There aren't a lot classic arcade games that I can really get into, but I've always kind of liked Asteroids. That must be why I ended up with Asteroids for the Game Boy Color, which no doubt something I got out of a bargain bin at some point. This version of the game was part of a group of remakes for modern systems in the late nineties, all of which were developed by Syrox Developments, whom were also behind the Game Gear version of The Lion King, and not much else.
Though there have been some additions to the game, it still follows the Asteroids formula very closely. The controls are simple, with the usual shoot, move forward, and turn left/right buttons mapped where you might expect them on a Game Boy. There are a couple of new abilities that mix things up. Pressing special button activates a skill that has to be picked up in the stage. One skill kills all of the enemies immediately around the ship, or provides a secondary ship that automatically fires. Pressing down activates a defensive skill that is has limited uses and is determined by which ship is chosen.
The first ship is the typical triangle one. It is the fastest of the three default ships, and its defensive skill does an instant 180 degree turn. The second ship is slower, but its defensive ability allows it to teleport out of danger to a random location on the screen. The third ship's defensive ability is a defensive barrier that stops dangerous objects for a limited amount of time. While the addition of different ships provides an interesting twist on classic Asteroids, the addition of little story tidbits in the form of text before each zone wasn't really necessary.

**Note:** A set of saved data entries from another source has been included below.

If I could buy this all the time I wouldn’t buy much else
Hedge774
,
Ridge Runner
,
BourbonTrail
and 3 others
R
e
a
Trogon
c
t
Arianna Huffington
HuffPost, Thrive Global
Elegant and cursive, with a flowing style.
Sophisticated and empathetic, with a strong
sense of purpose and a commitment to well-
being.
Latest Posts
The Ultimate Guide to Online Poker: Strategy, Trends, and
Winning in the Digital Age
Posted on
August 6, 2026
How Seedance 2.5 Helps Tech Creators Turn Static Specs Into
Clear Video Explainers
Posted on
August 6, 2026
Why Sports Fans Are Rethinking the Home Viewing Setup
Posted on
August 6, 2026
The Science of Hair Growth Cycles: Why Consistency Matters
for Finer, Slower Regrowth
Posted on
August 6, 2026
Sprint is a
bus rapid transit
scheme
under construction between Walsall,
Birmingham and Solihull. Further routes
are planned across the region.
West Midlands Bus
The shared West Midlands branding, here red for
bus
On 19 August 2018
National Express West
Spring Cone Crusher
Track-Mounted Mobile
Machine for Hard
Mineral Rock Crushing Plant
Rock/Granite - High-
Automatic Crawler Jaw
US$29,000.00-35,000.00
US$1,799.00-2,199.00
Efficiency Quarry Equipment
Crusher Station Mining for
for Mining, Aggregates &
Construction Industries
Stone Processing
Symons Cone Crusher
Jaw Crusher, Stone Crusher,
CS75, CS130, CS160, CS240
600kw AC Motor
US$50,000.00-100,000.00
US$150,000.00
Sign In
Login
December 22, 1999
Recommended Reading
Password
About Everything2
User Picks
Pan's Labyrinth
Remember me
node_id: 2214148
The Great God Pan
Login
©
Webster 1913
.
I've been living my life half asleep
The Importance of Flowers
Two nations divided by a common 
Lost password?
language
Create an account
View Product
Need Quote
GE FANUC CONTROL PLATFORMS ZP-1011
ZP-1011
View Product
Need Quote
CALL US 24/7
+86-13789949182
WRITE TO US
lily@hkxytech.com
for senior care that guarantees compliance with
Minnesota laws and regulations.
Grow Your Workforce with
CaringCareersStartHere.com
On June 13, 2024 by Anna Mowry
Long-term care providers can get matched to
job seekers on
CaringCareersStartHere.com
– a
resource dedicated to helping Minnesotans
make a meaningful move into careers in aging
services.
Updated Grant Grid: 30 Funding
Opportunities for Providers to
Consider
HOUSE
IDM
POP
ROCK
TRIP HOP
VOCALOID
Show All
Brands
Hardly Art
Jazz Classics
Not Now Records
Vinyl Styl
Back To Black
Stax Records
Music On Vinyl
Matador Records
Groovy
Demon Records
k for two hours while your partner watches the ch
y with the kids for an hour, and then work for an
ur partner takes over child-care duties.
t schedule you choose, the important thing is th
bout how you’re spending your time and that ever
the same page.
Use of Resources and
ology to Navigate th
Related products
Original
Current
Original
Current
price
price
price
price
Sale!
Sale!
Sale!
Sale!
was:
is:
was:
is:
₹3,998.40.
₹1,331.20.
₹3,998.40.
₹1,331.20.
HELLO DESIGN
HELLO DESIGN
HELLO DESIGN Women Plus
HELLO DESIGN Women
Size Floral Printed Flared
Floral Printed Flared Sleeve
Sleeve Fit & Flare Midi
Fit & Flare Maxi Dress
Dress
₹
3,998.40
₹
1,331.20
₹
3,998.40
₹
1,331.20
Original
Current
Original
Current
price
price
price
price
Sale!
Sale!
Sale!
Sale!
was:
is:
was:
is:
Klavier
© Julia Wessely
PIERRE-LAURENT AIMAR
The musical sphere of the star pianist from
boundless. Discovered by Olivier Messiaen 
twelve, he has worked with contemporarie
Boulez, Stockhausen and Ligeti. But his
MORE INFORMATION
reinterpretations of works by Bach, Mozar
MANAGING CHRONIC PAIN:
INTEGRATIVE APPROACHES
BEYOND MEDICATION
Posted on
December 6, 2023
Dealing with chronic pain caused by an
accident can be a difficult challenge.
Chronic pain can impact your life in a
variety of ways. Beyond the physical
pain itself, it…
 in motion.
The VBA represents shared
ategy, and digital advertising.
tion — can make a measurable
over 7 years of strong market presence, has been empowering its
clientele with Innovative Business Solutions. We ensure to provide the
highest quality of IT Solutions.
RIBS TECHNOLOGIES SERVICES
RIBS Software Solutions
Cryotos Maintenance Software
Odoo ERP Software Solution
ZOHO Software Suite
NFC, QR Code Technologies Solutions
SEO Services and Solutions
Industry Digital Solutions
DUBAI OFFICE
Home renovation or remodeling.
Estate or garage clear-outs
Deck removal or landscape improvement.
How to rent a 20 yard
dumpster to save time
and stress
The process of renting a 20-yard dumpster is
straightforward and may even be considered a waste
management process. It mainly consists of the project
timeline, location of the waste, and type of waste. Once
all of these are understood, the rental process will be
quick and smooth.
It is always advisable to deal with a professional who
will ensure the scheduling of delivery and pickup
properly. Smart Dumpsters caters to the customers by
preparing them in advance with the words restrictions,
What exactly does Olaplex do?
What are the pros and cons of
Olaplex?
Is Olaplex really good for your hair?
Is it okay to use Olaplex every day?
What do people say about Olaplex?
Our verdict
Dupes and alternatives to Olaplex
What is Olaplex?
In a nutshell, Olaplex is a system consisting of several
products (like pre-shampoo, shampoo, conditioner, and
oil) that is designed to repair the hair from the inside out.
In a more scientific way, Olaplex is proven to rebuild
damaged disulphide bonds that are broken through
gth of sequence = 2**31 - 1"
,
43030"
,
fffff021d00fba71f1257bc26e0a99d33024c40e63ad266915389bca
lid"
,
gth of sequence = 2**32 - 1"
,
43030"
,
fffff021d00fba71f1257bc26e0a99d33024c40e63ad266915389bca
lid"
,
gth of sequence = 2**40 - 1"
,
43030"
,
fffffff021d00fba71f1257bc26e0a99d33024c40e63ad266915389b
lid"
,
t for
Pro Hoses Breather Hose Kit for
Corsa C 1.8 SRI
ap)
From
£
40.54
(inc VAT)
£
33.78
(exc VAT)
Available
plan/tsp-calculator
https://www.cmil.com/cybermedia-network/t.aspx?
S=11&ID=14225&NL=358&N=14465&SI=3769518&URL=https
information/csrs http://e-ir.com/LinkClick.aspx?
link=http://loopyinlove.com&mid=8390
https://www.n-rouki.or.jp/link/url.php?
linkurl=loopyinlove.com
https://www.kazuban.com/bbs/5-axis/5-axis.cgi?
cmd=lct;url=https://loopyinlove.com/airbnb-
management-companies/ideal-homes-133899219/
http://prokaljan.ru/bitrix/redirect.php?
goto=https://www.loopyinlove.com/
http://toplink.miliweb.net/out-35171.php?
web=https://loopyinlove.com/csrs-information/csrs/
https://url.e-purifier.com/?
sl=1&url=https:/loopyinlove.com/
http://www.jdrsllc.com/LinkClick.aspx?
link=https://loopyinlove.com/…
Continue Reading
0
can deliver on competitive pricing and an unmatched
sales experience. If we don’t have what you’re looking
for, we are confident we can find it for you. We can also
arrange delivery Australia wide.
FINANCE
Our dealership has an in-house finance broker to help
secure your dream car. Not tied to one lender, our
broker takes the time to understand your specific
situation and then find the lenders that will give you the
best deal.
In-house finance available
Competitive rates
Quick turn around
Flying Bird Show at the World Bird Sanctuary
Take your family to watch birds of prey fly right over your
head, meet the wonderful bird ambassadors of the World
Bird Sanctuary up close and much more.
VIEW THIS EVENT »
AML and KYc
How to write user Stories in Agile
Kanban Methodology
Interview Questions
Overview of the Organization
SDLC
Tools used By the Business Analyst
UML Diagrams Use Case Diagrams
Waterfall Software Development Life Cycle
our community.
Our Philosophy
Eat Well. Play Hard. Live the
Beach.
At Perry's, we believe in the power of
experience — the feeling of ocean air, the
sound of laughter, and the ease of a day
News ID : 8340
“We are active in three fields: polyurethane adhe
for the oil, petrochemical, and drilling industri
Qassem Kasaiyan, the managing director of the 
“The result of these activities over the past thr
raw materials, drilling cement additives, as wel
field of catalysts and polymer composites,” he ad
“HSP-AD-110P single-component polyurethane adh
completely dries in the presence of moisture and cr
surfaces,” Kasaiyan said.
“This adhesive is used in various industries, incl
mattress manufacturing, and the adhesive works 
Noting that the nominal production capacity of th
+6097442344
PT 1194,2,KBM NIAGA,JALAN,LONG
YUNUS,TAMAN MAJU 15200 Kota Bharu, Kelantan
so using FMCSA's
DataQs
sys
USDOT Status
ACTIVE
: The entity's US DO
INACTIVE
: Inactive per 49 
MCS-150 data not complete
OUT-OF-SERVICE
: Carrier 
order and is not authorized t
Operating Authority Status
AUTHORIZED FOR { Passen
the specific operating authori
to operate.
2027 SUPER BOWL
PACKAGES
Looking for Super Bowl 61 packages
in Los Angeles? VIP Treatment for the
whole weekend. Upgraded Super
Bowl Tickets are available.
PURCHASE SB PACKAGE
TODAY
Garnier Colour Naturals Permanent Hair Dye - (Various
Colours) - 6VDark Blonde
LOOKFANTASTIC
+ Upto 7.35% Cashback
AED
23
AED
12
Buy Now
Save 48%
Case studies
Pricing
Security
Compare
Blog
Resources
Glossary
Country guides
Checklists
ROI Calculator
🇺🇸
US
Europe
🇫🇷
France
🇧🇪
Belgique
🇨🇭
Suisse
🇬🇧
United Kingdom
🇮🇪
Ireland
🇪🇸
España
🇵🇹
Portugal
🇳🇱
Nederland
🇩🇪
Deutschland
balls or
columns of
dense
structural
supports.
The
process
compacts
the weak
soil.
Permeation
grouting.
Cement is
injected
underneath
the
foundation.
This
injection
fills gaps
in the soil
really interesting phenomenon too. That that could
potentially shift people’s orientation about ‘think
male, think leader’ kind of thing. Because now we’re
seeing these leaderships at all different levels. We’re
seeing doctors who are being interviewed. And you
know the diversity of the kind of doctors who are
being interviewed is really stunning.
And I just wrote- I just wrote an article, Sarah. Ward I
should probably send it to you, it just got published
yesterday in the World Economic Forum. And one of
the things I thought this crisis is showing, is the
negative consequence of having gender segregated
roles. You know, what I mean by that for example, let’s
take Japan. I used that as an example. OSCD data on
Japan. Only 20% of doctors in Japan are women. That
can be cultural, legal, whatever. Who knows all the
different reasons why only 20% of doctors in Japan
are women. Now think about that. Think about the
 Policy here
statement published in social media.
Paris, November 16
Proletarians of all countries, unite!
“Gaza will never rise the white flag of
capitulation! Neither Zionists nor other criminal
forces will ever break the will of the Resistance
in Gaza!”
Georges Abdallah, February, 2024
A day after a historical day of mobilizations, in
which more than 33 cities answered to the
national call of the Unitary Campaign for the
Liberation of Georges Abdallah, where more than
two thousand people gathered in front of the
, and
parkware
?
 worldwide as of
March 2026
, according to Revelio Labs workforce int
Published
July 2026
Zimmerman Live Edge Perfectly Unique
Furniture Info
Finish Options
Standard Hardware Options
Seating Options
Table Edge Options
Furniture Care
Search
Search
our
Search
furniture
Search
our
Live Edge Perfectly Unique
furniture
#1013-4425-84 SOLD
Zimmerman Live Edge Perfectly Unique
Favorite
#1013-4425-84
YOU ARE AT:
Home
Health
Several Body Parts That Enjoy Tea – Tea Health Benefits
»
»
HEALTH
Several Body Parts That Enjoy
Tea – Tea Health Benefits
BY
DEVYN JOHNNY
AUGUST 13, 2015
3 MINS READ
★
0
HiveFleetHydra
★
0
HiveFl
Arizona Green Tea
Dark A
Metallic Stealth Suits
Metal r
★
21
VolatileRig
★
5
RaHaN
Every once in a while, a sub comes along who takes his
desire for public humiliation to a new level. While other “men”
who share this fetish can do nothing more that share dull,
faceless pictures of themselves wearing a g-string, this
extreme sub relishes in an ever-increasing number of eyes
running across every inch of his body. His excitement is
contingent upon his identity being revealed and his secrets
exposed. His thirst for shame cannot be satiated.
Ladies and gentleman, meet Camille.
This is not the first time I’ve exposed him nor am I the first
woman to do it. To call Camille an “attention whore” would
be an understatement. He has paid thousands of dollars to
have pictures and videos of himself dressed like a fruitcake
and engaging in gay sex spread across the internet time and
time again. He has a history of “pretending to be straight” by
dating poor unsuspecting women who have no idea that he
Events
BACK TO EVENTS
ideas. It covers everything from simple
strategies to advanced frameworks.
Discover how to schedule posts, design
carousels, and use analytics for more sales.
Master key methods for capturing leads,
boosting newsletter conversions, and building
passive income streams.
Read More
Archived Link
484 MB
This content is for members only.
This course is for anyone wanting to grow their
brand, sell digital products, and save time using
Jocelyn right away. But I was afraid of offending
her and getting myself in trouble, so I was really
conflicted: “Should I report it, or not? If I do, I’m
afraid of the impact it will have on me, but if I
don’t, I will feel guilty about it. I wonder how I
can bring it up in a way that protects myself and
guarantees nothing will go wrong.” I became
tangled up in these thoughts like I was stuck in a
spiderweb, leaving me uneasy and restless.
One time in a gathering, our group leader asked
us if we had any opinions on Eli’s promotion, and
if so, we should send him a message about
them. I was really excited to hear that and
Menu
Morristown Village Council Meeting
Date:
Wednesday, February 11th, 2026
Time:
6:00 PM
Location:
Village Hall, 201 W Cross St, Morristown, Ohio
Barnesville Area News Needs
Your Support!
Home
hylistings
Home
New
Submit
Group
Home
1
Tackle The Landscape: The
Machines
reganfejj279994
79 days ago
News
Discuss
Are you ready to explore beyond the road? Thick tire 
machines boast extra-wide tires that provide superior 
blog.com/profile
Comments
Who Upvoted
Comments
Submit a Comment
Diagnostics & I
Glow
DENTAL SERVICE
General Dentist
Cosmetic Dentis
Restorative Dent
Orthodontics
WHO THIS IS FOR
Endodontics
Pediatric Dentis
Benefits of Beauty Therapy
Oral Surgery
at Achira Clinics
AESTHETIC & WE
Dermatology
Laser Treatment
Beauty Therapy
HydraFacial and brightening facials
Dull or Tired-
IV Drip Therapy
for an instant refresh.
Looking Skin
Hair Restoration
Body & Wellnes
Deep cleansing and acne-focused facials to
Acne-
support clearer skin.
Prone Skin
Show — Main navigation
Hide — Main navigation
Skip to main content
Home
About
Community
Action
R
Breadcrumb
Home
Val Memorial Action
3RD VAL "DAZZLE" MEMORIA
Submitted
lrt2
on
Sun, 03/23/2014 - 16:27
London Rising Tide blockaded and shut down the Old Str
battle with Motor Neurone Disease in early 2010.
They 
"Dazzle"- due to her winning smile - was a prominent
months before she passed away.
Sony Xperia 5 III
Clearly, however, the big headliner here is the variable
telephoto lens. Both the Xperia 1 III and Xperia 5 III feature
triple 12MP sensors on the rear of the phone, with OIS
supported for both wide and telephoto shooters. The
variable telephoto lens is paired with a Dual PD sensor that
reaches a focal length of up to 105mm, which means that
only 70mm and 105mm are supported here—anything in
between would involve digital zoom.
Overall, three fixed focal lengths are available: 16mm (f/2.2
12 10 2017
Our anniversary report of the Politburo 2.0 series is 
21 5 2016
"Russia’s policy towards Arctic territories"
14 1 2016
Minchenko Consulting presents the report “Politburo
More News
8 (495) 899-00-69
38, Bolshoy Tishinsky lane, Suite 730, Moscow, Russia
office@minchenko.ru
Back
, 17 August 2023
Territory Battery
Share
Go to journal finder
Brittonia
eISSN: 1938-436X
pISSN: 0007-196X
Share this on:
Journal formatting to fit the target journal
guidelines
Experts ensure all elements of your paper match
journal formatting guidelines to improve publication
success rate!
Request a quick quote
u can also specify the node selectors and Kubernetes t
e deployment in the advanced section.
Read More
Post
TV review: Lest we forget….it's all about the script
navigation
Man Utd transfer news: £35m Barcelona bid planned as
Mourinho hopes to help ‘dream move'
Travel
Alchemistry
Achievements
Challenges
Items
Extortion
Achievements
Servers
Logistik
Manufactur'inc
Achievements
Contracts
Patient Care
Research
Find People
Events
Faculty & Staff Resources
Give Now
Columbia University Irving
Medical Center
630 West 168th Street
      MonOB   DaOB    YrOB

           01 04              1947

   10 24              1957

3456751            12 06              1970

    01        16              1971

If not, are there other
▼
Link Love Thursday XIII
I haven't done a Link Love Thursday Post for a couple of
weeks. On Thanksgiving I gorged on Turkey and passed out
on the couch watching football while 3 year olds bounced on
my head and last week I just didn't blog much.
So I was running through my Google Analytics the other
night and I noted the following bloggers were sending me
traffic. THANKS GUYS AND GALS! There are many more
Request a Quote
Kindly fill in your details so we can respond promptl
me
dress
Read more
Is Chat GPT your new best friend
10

With a hundred levels within five different zones, the game certainly has enough to keep the player entertained for a while. There are various new things that the game will throw at the player as the game goes on. There are asteroids that explode, asteroids that take extra hits, the classic UFOs, and new suicidal UFOs that explode on contact. In addition to new objects to avoid, there are also stage effects, such as a black hole that constant pulls the player's ship into it and forces the player to keep on the move. The game may not be intense enough for the modern twin-stick shooter fan, but it is still pretty fun, and for the fan of the original Asteroids, a straight port of that is available on the cartridge as well.